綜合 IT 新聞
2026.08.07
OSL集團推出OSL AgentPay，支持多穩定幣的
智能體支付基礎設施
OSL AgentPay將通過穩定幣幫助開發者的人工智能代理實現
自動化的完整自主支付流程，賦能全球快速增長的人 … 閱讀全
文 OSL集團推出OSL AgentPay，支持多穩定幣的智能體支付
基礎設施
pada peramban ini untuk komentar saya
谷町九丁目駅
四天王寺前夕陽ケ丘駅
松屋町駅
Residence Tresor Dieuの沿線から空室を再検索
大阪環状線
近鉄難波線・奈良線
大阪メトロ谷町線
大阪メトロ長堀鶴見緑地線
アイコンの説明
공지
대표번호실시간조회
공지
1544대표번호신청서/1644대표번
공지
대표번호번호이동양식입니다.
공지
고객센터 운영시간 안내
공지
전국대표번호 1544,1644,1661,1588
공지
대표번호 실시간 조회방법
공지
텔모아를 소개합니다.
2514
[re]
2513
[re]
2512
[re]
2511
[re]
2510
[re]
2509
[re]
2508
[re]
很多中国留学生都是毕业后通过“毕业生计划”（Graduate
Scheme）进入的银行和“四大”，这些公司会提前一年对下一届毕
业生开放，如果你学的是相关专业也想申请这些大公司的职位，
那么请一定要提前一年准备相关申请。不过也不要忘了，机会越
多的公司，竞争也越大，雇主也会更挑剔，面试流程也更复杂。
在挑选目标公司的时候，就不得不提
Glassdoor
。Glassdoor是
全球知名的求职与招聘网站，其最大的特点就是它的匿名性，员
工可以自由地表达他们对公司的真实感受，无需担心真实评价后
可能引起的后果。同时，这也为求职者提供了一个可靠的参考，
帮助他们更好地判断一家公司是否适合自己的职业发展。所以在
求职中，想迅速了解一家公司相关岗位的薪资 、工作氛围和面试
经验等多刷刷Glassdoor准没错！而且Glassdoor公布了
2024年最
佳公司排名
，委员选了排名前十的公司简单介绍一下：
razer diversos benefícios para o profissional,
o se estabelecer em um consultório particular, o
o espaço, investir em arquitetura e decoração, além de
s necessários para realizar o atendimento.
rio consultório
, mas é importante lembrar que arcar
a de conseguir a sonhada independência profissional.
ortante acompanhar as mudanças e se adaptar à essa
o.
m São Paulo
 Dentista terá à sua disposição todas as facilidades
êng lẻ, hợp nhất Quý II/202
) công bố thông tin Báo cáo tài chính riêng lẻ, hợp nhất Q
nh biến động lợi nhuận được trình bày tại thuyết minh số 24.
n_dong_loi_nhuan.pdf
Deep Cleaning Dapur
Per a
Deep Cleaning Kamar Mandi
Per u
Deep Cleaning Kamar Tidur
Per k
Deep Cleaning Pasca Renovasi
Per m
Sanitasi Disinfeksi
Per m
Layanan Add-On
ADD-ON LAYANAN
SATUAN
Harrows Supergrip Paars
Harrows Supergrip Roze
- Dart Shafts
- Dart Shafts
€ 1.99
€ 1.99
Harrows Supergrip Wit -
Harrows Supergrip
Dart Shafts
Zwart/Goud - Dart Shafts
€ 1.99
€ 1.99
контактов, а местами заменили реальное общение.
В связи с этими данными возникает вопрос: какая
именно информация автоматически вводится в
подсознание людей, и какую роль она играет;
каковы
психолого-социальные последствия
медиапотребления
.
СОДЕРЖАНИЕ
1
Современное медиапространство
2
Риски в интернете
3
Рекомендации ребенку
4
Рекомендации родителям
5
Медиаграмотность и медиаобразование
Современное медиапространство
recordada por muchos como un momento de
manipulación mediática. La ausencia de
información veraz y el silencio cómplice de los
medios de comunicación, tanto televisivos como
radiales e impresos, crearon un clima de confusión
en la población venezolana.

□ □ □

Your instructions: Retype the stretch from the start of the entries through the line that contains "ortante acompanhar as", keeping each line the same.

Finished task:
綜合 IT 新聞
2026.08.07
OSL集團推出OSL AgentPay，支持多穩定幣的
智能體支付基礎設施
OSL AgentPay將通過穩定幣幫助開發者的人工智能代理實現
自動化的完整自主支付流程，賦能全球快速增長的人 … 閱讀全
文 OSL集團推出OSL AgentPay，支持多穩定幣的智能體支付
基礎設施
pada peramban ini untuk komentar saya
谷町九丁目駅
四天王寺前夕陽ケ丘駅
松屋町駅
Residence Tresor Dieuの沿線から空室を再検索
大阪環状線
近鉄難波線・奈良線
大阪メトロ谷町線
大阪メトロ長堀鶴見緑地線
アイコンの説明
공지
대표번호실시간조회
공지
1544대표번호신청서/1644대표번
공지
대표번호번호이동양식입니다.
공지
고객센터 운영시간 안내
공지
전국대표번호 1544,1644,1661,1588
공지
대표번호 실시간 조회방법
공지
텔모아를 소개합니다.
2514
[re]
2513
[re]
2512
[re]
2511
[re]
2510
[re]
2509
[re]
2508
[re]
很多中国留学生都是毕业后通过“毕业生计划”（Graduate
Scheme）进入的银行和“四大”，这些公司会提前一年对下一届毕
业生开放，如果你学的是相关专业也想申请这些大公司的职位，
那么请一定要提前一年准备相关申请。不过也不要忘了，机会越
多的公司，竞争也越大，雇主也会更挑剔，面试流程也更复杂。
在挑选目标公司的时候，就不得不提
Glassdoor
。Glassdoor是
全球知名的求职与招聘网站，其最大的特点就是它的匿名性，员
工可以自由地表达他们对公司的真实感受，无需担心真实评价后
可能引起的后果。同时，这也为求职者提供了一个可靠的参考，
帮助他们更好地判断一家公司是否适合自己的职业发展。所以在
求职中，想迅速了解一家公司相关岗位的薪资 、工作氛围和面试
经验等多刷刷Glassdoor准没错！而且Glassdoor公布了
2024年最
佳公司排名
，委员选了排名前十的公司简单介绍一下：
razer diversos benefícios para o profissional,
o se estabelecer em um consultório particular, o
o espaço, investir em arquitetura e decoração, além de
s necessários para realizar o atendimento.
rio consultório
, mas é importante lembrar que arcar
a de conseguir a sonhada independência profissional.
ortante acompanhar as mudanças e se adaptar à essa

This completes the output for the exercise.